Forbert wore his influences on his sleeve. Most obvious was Bob Dylan, with Forbert’s scruffy presence, battered acoustic guitar, harmonica in a wire rack and raspy voice all echoing the man who created the mold.
But Forbert brings to his material a more realistic, literary approach derived from his Southern background, and in the realism of his portraits and his characters’ marginality he echoes as much writers like Eudora Welty, Flannery O’Connor and Bobbie Ann Mason.
In its dramatic arc and its sense of struggling with powers greater than could ever be readily apparent, a song like “Goin’ Down to Laurel” seemed of a piece with early Bruce Springsteen; indeed, Forbert and Springsteen both came up in New York folk and rock clubs around the same time in the early 1970s. And Forbert’s tightly coiled, springy stage presence, heavy on foot percussion, also set him apart from the typical folk singer-songwriter and made clear that the heart of a rocker beat inside this balladeer.

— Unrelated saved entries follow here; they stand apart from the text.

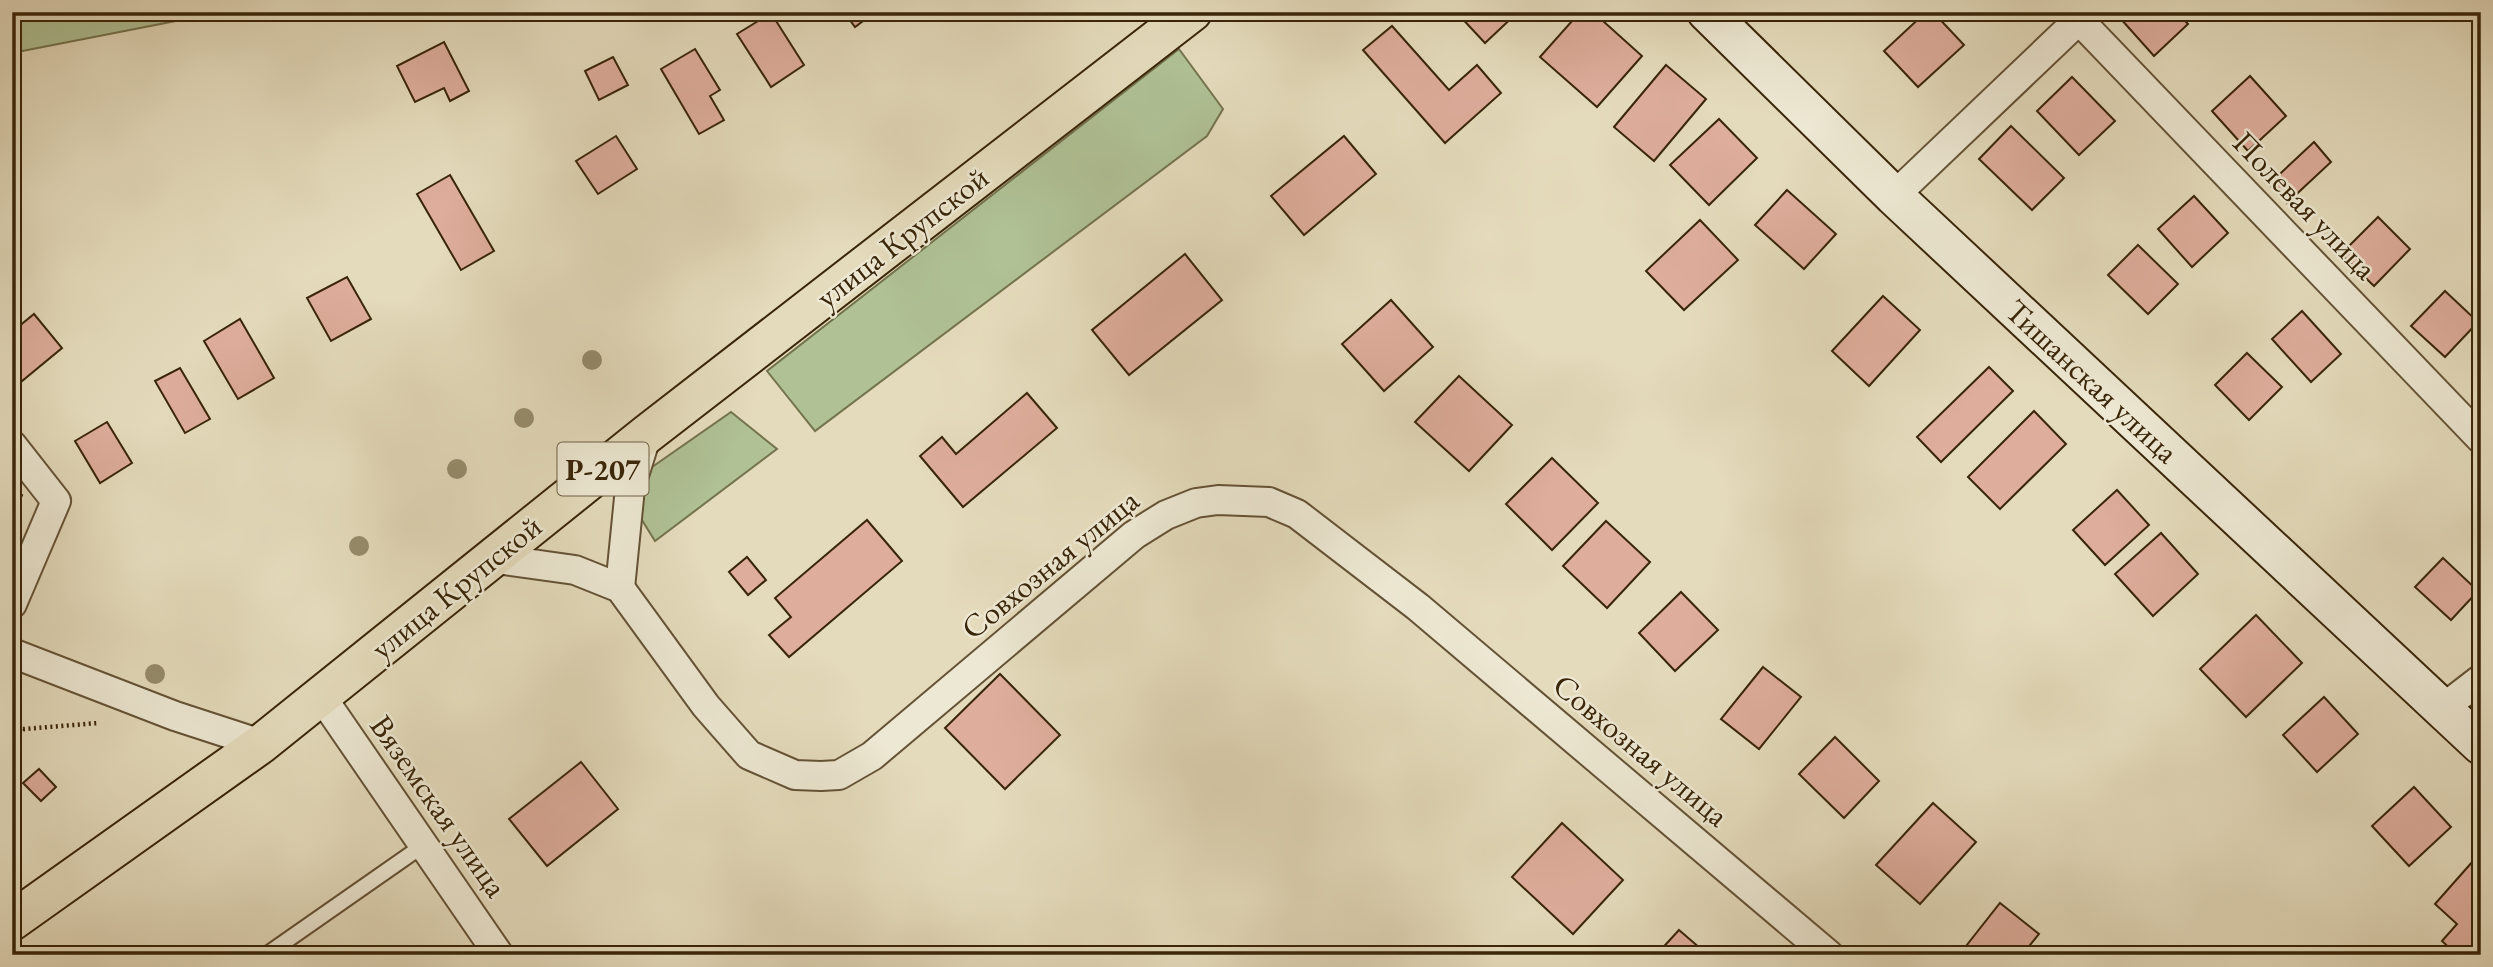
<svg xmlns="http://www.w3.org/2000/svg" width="2493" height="967" viewBox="0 0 2493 967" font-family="'EB Garamond',serif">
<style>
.green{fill:#afc195;stroke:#74734e;stroke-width:2}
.building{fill:#dead9c;stroke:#392508;stroke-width:2}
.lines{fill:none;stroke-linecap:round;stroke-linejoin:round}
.lane-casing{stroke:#645235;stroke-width:18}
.street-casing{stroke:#645235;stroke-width:32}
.secondary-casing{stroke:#392508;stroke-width:42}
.primary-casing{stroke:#392508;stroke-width:42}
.path{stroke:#392508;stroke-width:4.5;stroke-dasharray:2 3.5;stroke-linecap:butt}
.lane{stroke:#ede8d3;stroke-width:14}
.street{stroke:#ede8d3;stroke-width:28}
.secondary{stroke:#ede8d3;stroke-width:38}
.primary{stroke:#e4dbbc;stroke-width:38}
.tree{fill:#968c6c}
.labels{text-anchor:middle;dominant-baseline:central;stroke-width:5;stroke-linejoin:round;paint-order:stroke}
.shield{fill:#ede8d3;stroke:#6f6045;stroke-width:2}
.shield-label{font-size:30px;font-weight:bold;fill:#392508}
.street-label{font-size:32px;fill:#392508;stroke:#ede8d3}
</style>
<rect width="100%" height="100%" fill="#e4dbbc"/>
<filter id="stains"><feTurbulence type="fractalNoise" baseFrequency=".00286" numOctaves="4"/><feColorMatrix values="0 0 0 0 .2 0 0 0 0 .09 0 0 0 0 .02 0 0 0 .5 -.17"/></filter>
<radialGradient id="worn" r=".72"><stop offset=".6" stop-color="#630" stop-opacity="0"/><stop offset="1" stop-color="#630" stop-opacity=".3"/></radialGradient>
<g class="green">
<polygon points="12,12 222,12 12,53"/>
<polygon points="1179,49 1223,109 1207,136 815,431 767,371"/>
<polygon points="731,412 777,449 655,541 622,488"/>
</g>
<g class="building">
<polygon points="844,12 875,12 855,27"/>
<polygon points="1456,12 1518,12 1485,43"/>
<polygon points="1580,12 1593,12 1642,56 1597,107 1540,57"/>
<polygon points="1926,12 1933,12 1964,45 1918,87 1884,51"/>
<polygon points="2126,12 2177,12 2188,24 2154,56 2120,18"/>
<polygon points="771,13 804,65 771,87 737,34"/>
<polygon points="1392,26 1449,90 1477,65 1501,93 1445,143 1363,50"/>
<polygon points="444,42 469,91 450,101 444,88 415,102 397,66"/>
<polygon points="695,49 720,90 710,96 724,120 699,134 661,69"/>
<polygon points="613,57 628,85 599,100 585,71"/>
<polygon points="1666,65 1706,99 1654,161 1614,127"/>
<polygon points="2250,76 2286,116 2248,151 2212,111"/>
<polygon points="2072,77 2115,121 2079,155 2037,111"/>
<polygon points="1719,119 1757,158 1709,205 1670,165"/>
<polygon points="2011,126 2064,178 2032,210 1979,159"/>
<polygon points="616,136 637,169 598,194 576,161"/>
<polygon points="1344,136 1376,174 1304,235 1271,196"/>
<polygon points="2314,142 2331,162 2287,203 2269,184"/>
<polygon points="450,175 494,251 461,270 417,194"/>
<polygon points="1787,190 1836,234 1804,269 1755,225"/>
<polygon points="2194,196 2228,233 2192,267 2158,229"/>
<polygon points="2378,217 2410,249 2374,286 2341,254"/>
<polygon points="1700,220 1738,260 1684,310 1646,271"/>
<polygon points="2138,245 2178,284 2148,314 2108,275"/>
<polygon points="1185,254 1222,300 1129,375 1092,330"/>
<polygon points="347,277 371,319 331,341 307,298"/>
<polygon points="2445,291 2478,322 2445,357 2411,326"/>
<polygon points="1883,296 1920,330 1869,386 1832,351"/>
<polygon points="1391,300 1433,347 1384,391 1342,344"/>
<polygon points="2302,311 2341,354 2311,382 2272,339"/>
<polygon points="34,314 62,348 16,386 12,381 12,332"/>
<polygon points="240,319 274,378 238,399 204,341"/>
<polygon points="2247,353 2282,387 2249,420 2215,385"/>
<polygon points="1989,367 2013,391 1941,462 1917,437"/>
<polygon points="180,368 210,419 185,433 155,381"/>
<polygon points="1459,376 1512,425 1469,471 1415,422"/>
<polygon points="1027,393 1057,428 963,507 920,456 942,437 956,454"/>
<polygon points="2034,411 2066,444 2000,509 1968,477"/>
<polygon points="107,422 132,463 100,483 75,441"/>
<polygon points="1552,458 1598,503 1552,550 1506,504"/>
<polygon points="2117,490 2149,525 2105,565 2073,530"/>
<polygon points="12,491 22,495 12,517"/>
<polygon points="867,520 902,561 789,657 769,635 791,617 775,598"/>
<polygon points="1606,521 1650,562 1607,608 1563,566"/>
<polygon points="2161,533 2198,574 2153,616 2115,574"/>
<polygon points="747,557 766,580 748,595 729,572"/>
<polygon points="2443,558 2478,591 2451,620 2415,587"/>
<polygon points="1681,592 1718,630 1675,671 1639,633"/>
<polygon points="2256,615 2302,663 2246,717 2200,669"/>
<polygon points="1763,667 1801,697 1759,749 1721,719"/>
<polygon points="1000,674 1060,735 1005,789 945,728"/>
<polygon points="2324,697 2358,734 2317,772 2283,735"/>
<polygon points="1835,737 1879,781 1844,818 1799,774"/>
<polygon points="581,762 618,809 547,866 509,819"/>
<polygon points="39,769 56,787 41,801 23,783"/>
<polygon points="2414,787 2451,827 2409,866 2372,826"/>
<polygon points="1933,803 1976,842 1920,904 1876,865"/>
<polygon points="1562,823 1623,880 1573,934 1512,877"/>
<polygon points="2481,852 2481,939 2467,955 2457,955 2442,941 2457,924 2435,904"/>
<polygon points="2000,903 2039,934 2022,955 1959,955"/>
<polygon points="1679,930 1708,955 1656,955"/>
</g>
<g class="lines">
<g class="lane-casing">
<polyline id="lane" points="266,955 425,844"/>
</g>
<g class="street-casing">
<g id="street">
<polyline points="2079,20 2481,439"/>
<polyline points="1894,196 2087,12"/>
<polyline points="12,445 56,501 12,604"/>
<polyline points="490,558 575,570 620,588 706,706 749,755 795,775 821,776 839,775 872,756 1134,535 1166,515 1196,503 1218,500 1269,502 1297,514 1418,607 1829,955"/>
<polyline points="620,588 630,488 647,434"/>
<polyline points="12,653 175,716 261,744"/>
<polyline points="321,696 499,955"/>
<polyline points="2442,709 2481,679"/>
</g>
</g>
<g class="secondary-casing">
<polyline id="secondary" points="1707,12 1894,196 2481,745"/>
</g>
<g class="primary-casing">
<polyline id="primary" points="12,921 261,744 647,434 1192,12"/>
</g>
<g class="path">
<polyline points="12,730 98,723"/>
<polyline points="12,743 23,730"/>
</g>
<use href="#lane" class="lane"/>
<use href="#street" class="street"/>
<use href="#secondary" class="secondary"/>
<use href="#primary" class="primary"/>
</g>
<g class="tree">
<circle cx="592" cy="360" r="10"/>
<circle cx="524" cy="418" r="10"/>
<circle cx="457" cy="469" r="10"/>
<circle cx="359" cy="546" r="10"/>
<circle cx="155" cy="674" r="10"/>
</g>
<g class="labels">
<rect class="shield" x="557.5" y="442.5" width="91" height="53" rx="5"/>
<g class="shield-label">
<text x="603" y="469">Р-207</text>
</g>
<g class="street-label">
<text transform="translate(2305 205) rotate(46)">Полевая улица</text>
<text transform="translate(902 237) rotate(-38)">улица Крупской</text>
<text transform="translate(2092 381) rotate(43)">Тишанская улица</text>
<text transform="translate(1050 564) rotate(-39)">Совхозная улица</text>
<text transform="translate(456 587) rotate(-39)">улица Крупской</text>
<text transform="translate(1641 750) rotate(40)">Совхозная улица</text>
<text transform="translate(439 806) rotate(55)">Вяземская улица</text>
</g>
</g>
<rect width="2493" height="967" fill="none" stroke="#e4dbbc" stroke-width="42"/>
<rect x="14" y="14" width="2465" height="939" fill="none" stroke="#392508" stroke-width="3.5"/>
<rect x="21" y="21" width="2451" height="925" fill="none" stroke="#392508" stroke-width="2"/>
<rect width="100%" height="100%" filter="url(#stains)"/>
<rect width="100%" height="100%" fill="url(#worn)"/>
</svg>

There was also the bit of the classic pop songwriter in some of Forbert’s material, and he made his penchant for pop apparent by inserting a few phrases from classics like “Some Enchanted Evening” into his own songs. Love songs like “Rosemarie” and “Something’s Got a Hold of Me” also suggested that a young Steve Forbert might have grown up listening to the Latin-inflected doo-wop of groups like the Drifters.
Massachusetts’s own stellar singer-songwriter Ray Mason warmed up the crowd for Forbert. Performing solo and accompanying himself on electric guitar, Mason played stripped-down versions of his unique, eclectic pop-rock songs which variously addressed issues of love, heartbreak, cats and living room furniture.
At one point during his set, Mason revealed his songwriting and performing philosophy: “Say what you need to say and get out.” It’s a lesson learned from studying pop songcraft for over 40 years, nearly as long as Mason has been performing, and one of which he is a master. So many aspiring and even better-known songwriters could learn a few tricks from Mason’s economy of phrase. He finds a good one, that is, and hangs a two- or three-minute song on it and doesn’t leave it lying around long enough to grow stale.
Mason’s songs aren’t simple three-chord garage rock, however. He builds his unpredictable melodies on jazz chords, unlikely modulations and tempo shifts, yet always with an ear towards the catchy hook or riff. In performance he comes across like a fusion of Neil Young and Screamin’ Jay Hawkins, or – as his T-shirt tellingly revealed – like a one-man NRBQ.
An idiosyncratic singer, writer and performer, only Mason could pen an unforgettable ode to an ottoman – “Foot rest, so true/Foot rest, I’m always on you.” He’s a regional treasure deserving of wider renown.